You are right, I have no frogs, what I will say is this; it was Lurking on this forum that made me want to buy them. So I would never suggest that this is a bad place to get information, quite the contrary. 

Peace


----------



## Wolfenrook (Jul 2, 2010)

Like any site on the internet, you just have to learn to sift out the good info. 

As to Dendroboard, I tried it when I started keeping darts. Put a huge post on there asking for advice on getting started, and didn't get a single reply. The first time I got a reply was when I disagreed with one of the elitists on there. Such fun baiting them. lol It's really not a good site for beginners though, here you are much more likely to get a sensible, none flaming, reply.

At the end of the day, 95% of those giving genuine help and advice on the other forums are doing the exact same thing right here. It's the exact same people. The difference is there is less elitism, but also more people without a clue posting here, hence you just need to learn to filter the info.
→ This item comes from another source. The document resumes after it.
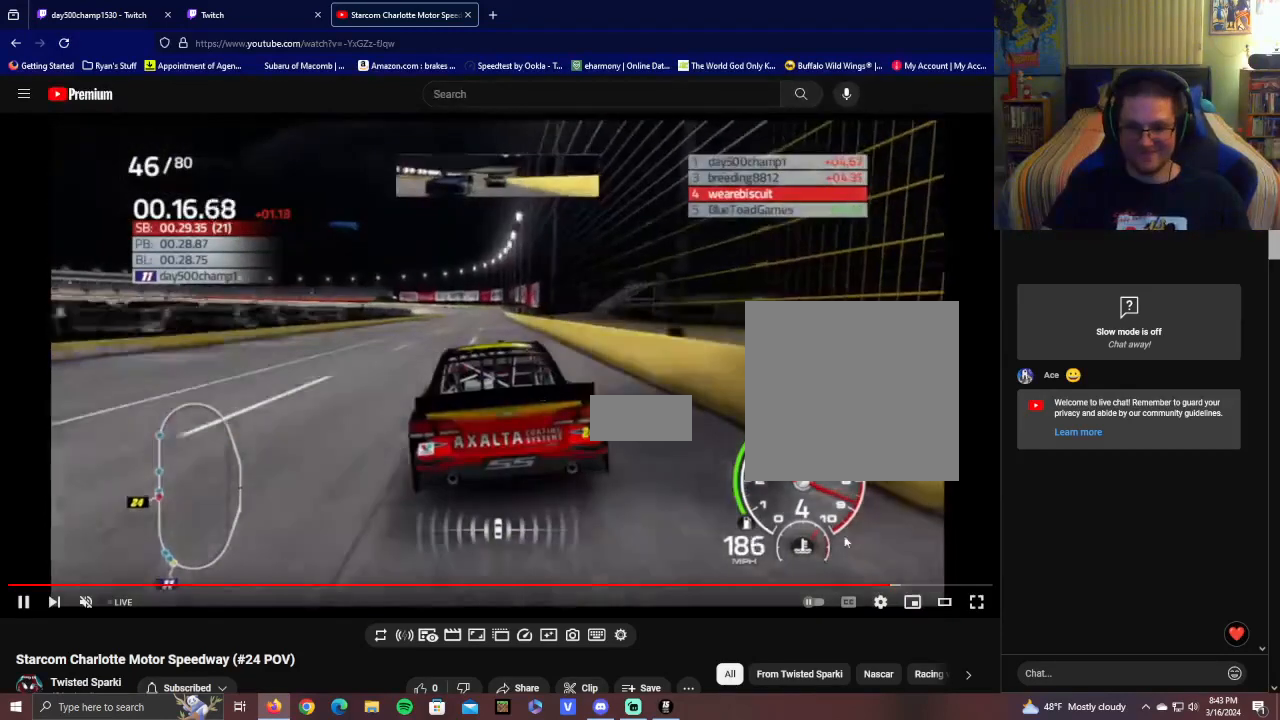
{"buttons": ["R2"], "left_stick": "center", "right_stick": "center", "events": [[100, "left_stick", "right"], [250, "left_stick", "center"], [250, "right_stick", "left"], [500, "right_stick", "center"]]}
I will also say, it is very hard not to come over as elitist once you have been keeping darts for a few years, as it's just so easy to become irritated by somebody without experience posting advice that you personally disagree with. We don't mean it as elitist, but yeah it can come across that way. End of the day though, those of us who've kept darts for 2-3 years still realise we have a lot to learn, and respect those true veterans who've kept them for 10 years plus, but just like you folks just getting started get really annoyed when their experience slips across the line into elitism. 

Ade


----------



## soundstounite (Sep 6, 2009)

Hi Graham, a quick welcome. Some little things dartwise,which maybe haven't been touched on,have a play with some of the feeders and how to culture before you get frogs,it's something really good to do before frogs,or any real expenses are incurred.Remember dart vivs are humid vivs not sopping wet vivs.Get a grasp of the concept of epiphytic plants,tis worth understanding this,it's very applicable with our plants in viv. Be aware that sometimes you might get contradicting advice that on the surface looks conflicting,but really it isn't,there are many ways to keep these frogs and many methods to build out a viv,often ti's not about right or wrong just the best method to suit an individual's set of parameters. Ha ha but we all agree don't mix species or morphs:2thumb:!!

Mate I would hope, to add to the above, none of us come over as elitist,not in any way do I think that would be intended. I've found that most dartkeepers will go out of their way to help others getting started. Finally I'll add if you can get to see another keeper's collection, ask if you can visit pick their brains,one can't beat seeing this in the flesh as it were,
good luck

Stu


----------



## Graham1988 (Sep 14, 2011)

Hey guys ;-) hope i haven't started a domestic :lol2: thank you very much for all the advice :2thumb: I'm planning on turning my 200 litre fluval roma fish tank into a dart setup lol "after a lot of reading up" i want to do it live etc.. but I'm not too sure ware to start with frogs , for instance the best way to keep the water separate from the land "substrate and plants" and will the be capable to climb up the glass etc..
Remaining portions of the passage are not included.